A weekly newsletter from a socialist perspective on economics, inequality, and the late capitalist dystopia that is Silicon Valley.
(This section is temporarily home to Game of Thrones recaps. It’ll be over next week, don’t worry.)
A thoughtful analysis by Megan Garber for The Atlantic: “Dany is a savior, and Dany is a monster, and it is impossible to know where one ends and the other begins. ¶ In that foundational ambiguity, there is despair. This is what happens, after all, when individual leaders accumulate strength that refuses to be questioned or moderated: Everyday people become subject, in the most intimate of ways, to the workings of leaderly minds and hearts and spleens. The world and its inhabitants get shaped by the fickle emotions of the powerful.”
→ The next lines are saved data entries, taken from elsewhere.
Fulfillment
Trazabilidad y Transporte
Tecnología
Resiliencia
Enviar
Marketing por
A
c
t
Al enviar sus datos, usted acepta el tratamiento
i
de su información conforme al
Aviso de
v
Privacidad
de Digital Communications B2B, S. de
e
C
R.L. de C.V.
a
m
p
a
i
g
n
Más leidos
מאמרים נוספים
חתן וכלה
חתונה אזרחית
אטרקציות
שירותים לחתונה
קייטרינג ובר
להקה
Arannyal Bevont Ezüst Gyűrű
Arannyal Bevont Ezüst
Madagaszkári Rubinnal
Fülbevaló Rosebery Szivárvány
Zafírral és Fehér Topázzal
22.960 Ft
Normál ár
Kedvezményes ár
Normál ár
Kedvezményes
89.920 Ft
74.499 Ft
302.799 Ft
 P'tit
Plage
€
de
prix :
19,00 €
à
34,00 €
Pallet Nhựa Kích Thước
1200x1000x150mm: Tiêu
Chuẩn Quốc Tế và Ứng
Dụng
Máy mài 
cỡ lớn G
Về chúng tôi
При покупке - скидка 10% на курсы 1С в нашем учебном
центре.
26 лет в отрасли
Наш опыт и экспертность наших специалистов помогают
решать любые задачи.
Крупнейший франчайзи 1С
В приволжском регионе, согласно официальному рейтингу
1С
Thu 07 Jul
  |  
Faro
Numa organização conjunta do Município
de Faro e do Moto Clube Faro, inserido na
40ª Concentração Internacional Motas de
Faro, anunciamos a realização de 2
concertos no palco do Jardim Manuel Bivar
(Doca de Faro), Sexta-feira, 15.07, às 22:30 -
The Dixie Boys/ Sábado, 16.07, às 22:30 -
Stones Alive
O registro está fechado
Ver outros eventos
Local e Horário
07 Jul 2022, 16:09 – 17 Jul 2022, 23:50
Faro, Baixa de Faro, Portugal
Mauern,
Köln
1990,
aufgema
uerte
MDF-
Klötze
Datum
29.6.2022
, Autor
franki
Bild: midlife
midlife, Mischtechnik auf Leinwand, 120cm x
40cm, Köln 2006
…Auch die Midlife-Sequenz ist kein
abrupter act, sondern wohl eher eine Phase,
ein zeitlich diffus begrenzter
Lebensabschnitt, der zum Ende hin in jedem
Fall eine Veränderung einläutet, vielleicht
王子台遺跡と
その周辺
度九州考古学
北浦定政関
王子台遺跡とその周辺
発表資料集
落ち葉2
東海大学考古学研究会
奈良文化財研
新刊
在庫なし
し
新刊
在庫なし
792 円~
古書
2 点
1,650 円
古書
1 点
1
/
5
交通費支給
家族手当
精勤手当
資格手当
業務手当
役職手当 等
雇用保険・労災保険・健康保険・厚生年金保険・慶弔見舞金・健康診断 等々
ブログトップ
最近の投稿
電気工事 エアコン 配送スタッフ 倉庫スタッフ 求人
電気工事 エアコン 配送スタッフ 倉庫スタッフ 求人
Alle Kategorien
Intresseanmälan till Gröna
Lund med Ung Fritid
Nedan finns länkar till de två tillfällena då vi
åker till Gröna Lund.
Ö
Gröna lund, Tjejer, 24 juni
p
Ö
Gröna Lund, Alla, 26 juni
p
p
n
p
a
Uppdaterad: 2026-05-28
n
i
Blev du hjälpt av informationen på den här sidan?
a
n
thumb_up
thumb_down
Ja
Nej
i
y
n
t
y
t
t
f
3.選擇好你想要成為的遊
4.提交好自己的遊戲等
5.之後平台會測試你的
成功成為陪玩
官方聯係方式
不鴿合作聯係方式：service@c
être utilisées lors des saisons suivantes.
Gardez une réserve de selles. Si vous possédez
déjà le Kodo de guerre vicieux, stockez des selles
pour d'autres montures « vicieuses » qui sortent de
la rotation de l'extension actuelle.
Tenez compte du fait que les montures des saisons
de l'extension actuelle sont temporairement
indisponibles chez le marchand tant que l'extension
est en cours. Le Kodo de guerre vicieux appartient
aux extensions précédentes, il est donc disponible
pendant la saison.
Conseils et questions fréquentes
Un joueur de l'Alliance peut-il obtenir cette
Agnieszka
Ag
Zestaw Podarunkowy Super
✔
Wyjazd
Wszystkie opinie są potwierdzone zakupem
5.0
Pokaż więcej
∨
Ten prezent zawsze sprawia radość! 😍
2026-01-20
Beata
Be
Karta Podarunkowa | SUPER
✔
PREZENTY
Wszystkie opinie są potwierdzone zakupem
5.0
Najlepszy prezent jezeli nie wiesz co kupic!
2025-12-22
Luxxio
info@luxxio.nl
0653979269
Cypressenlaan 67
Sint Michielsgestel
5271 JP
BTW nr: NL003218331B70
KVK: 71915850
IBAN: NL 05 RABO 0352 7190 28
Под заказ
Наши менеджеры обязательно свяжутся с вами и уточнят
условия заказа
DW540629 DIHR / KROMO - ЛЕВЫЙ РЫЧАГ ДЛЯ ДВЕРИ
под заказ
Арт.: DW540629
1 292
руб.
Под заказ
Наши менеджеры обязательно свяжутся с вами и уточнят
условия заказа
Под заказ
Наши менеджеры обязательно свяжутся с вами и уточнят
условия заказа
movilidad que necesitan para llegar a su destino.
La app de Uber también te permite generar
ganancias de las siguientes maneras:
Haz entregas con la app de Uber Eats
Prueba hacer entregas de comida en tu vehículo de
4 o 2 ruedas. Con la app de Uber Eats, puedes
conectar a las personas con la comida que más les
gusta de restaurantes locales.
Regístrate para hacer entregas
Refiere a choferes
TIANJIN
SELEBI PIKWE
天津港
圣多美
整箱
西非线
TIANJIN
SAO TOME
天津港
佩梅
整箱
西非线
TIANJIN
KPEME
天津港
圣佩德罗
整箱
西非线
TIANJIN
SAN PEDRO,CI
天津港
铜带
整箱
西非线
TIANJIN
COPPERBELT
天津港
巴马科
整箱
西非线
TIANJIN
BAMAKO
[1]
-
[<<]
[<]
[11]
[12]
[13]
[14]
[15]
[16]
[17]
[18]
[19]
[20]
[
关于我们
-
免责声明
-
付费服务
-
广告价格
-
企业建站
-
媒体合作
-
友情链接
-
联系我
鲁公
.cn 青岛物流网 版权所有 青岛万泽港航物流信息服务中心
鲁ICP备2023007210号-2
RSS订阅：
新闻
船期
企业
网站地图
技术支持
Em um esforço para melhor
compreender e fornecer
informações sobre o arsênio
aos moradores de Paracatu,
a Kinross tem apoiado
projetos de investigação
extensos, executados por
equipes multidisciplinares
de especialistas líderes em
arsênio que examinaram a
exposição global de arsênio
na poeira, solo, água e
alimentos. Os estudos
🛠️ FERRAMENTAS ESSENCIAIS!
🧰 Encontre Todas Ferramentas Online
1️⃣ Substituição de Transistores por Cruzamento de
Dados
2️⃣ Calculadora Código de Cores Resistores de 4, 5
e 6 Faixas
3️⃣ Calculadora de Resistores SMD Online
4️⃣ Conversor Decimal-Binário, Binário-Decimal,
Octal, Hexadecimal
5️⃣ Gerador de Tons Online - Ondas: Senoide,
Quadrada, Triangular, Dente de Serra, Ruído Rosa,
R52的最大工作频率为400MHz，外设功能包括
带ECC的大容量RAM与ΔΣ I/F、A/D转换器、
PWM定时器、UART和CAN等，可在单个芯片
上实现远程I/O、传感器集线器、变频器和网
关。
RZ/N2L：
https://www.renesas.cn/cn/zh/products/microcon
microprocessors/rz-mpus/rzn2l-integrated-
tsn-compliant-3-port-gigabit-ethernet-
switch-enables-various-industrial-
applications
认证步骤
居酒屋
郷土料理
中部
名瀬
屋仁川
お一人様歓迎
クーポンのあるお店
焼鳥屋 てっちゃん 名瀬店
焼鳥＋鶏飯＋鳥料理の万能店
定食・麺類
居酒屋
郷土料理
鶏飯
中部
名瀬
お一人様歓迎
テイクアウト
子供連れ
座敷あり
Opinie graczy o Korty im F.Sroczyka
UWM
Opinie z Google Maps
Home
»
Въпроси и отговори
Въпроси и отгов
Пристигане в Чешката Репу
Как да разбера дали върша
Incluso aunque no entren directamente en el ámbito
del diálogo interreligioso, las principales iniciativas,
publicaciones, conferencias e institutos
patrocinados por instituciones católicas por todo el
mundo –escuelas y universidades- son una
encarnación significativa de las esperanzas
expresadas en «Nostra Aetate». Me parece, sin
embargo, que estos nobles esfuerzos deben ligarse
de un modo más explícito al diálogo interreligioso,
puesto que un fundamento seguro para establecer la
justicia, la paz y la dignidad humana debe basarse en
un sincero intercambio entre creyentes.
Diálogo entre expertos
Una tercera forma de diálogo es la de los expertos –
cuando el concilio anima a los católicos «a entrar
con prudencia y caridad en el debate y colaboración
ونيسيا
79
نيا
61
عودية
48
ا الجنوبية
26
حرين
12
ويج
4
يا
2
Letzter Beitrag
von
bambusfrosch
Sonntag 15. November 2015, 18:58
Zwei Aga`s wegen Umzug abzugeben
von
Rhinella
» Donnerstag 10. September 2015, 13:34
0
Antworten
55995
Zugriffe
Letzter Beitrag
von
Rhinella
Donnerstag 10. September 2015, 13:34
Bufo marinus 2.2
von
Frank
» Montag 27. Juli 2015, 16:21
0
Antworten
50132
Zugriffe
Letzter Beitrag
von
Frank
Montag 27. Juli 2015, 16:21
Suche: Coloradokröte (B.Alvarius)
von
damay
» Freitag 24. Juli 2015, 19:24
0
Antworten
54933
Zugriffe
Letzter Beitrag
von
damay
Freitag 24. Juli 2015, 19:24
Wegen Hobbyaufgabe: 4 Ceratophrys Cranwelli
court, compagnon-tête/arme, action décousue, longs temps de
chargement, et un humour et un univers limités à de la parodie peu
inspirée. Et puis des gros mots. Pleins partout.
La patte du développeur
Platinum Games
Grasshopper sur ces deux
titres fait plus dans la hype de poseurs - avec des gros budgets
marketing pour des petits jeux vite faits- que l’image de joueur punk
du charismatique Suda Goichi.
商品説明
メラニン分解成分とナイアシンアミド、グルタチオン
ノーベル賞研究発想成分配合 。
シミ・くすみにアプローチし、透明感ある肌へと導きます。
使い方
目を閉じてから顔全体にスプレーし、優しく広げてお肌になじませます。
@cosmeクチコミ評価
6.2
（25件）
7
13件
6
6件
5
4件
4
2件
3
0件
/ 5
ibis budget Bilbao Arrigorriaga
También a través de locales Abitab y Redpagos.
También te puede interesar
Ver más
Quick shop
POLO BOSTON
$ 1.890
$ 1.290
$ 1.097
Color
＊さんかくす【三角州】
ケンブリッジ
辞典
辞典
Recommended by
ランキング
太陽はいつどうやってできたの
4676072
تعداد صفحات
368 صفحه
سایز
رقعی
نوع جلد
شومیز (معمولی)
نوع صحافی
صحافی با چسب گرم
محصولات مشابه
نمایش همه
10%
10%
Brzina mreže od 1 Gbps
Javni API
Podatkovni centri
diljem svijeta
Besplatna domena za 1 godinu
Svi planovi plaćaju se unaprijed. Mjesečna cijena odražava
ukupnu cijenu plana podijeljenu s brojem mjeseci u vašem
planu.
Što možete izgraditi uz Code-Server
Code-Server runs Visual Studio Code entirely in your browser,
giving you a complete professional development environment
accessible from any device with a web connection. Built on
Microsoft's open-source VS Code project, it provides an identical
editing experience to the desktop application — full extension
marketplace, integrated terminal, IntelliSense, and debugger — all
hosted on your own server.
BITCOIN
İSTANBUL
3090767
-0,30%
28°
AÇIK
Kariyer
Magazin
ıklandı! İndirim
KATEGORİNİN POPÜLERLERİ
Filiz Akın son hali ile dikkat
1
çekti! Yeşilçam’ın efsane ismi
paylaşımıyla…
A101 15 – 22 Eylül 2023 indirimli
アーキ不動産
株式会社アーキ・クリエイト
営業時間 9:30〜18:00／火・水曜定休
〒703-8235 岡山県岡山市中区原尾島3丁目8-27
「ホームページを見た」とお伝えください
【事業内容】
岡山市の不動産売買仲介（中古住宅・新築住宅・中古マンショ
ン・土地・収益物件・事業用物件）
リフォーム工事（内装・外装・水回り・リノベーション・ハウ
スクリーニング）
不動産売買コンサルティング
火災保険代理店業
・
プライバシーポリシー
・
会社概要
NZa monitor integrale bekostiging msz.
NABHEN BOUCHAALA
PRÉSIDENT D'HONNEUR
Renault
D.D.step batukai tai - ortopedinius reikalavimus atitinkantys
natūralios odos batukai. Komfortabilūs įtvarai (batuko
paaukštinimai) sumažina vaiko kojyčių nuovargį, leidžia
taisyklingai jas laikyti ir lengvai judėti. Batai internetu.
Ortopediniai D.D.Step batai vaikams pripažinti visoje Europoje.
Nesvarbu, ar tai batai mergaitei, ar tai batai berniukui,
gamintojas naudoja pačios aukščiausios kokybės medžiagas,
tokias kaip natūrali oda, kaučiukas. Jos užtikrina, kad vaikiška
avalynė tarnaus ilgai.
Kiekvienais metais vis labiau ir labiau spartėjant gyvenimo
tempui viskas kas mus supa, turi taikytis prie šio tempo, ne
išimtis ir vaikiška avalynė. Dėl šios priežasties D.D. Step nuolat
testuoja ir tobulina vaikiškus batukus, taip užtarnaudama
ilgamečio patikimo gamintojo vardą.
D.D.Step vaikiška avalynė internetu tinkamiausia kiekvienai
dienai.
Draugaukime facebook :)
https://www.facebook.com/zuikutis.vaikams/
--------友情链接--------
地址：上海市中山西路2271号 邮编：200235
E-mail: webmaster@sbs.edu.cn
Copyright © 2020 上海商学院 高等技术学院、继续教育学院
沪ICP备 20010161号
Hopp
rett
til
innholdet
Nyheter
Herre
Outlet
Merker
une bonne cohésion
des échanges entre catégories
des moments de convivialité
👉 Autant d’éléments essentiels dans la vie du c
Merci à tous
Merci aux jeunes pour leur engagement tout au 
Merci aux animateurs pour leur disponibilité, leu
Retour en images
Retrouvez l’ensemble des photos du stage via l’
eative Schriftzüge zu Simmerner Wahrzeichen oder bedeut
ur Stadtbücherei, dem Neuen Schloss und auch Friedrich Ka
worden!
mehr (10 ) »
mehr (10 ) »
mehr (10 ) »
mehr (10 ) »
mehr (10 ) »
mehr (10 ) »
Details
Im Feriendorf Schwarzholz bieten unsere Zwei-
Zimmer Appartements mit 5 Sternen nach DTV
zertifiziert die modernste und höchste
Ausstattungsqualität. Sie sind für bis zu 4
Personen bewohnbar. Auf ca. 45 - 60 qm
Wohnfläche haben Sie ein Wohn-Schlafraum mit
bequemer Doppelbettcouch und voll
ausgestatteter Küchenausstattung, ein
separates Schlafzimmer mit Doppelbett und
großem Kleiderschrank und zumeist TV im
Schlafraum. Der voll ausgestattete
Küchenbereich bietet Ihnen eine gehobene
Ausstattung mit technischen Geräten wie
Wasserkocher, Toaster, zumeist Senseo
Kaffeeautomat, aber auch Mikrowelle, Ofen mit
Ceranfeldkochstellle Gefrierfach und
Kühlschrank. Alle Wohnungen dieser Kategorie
And some Twitter content about the episode: a comparison to US foreign policy; a practical explanation for why this last season feels so rushed; and a historian’s perspective on ‘Targaryen restorationism’.
The fly and the web (day 131): Another piece of flash fiction.
But He Could Not Outrun The Might of the People (day 130): A piece of flash fiction.
When does the system becomes intolerable? (day 129): An analysis of Robert Childan's decision in the season 3 finale of The Man in the High Castle.
Is losing an investment like losing a limb? (day 128): Nassim Nicholas Taleb seems to think so.
The choices you make (day 127): A look at Daenerys' journey over the eight seasons of Game of Thrones, and a possible parallel with today's ruling class.
The duality of tipping (day 126): The practice of tipping manages to be simultaneously highly capitalist yet weirdly outside the sphere of market relations.
The invisible hand of Adam Smith's mother (day 125): The sphere of social reproduction is a counterpoint to the capitalist idea that people will only be motivated to produce things by money.
📖 Radicalized: A collection of four short stories by sci-fi writer and activist Cory Doctorow. It’s a thoroughly engrossing series of predictions about what our tech-mediated dystopian future will look like, underpinned by a thoughtful analysis of the horrors of late capitalism. Topics covered include: US immigration and refugees; the cost of housing; when DRM meets IoT; institutional racism and police brutality; the cruelty of a for-profit healthcare system; how you should prep for the apocalypse; and the importance of sanitation workers (something I mentioned in last week’s newsletter). Superman and Batman make an appearance in one fun story. If you’re in SF, you can get a copy from the San Francisco Public Library. Highly recommended.
🔗 Facebook Caves, Increases Salaries and Benefits for Contractors: Nice straightforward labour reporting by Bryan Menegus of Gizmodo. A combination of critical press coverage (like this great piece from the Washington Post) and internal labour organising has catalysed Facebook into raising pay for its US-based contractors, from the current minimum of $15 an hour to up to $22/hour in expensive metropolitan areas like DC, the Bay Area, NYC. It’s not much, given the absurdly high cost of living in these places (especially the Bay), but it’s a start.
🎥 DSA SF’s short videos on homelessness: the San Francisco chapter of the Democratic Socialists of America has been doing important work around homelessness in the area. This series of 3-4 minute videos - on interactions with police, the housing crisis, and access to healthcare - is a useful introduction to the topic, featuring the voices and stories of some who are currently homeless. I would also recommend this NBC video about the proposed navigation centre along the Embarcadero, which really clarifies what’s at stake here, and makes it incredibly difficult to sympathise with the local residents who are attempting to block the construction.
🔗 The automation delusion: why robots aren’t the biggest threat to your job: an important short piece by Hettie O’Brien for New Statesman questioning the validity of the automation narrative (47% of all jobs will be automated, etc etc) and suggesting that we should instead be worrying about how digital technology is deepening employers’ control over their workers. (I came to a similar conclusion in a fragment about a tech startup that does workplace surveillance.) The article concludes: “while anxieties over automation abound, the greater risk is of widening disparities between workers. Some will have every aspect of their labour measured and analysed, while others will have the power to avert this fate, Figueroa predicts. Dystopian visions of advancing robots shouldn’t distract from the more familiar struggles we face.”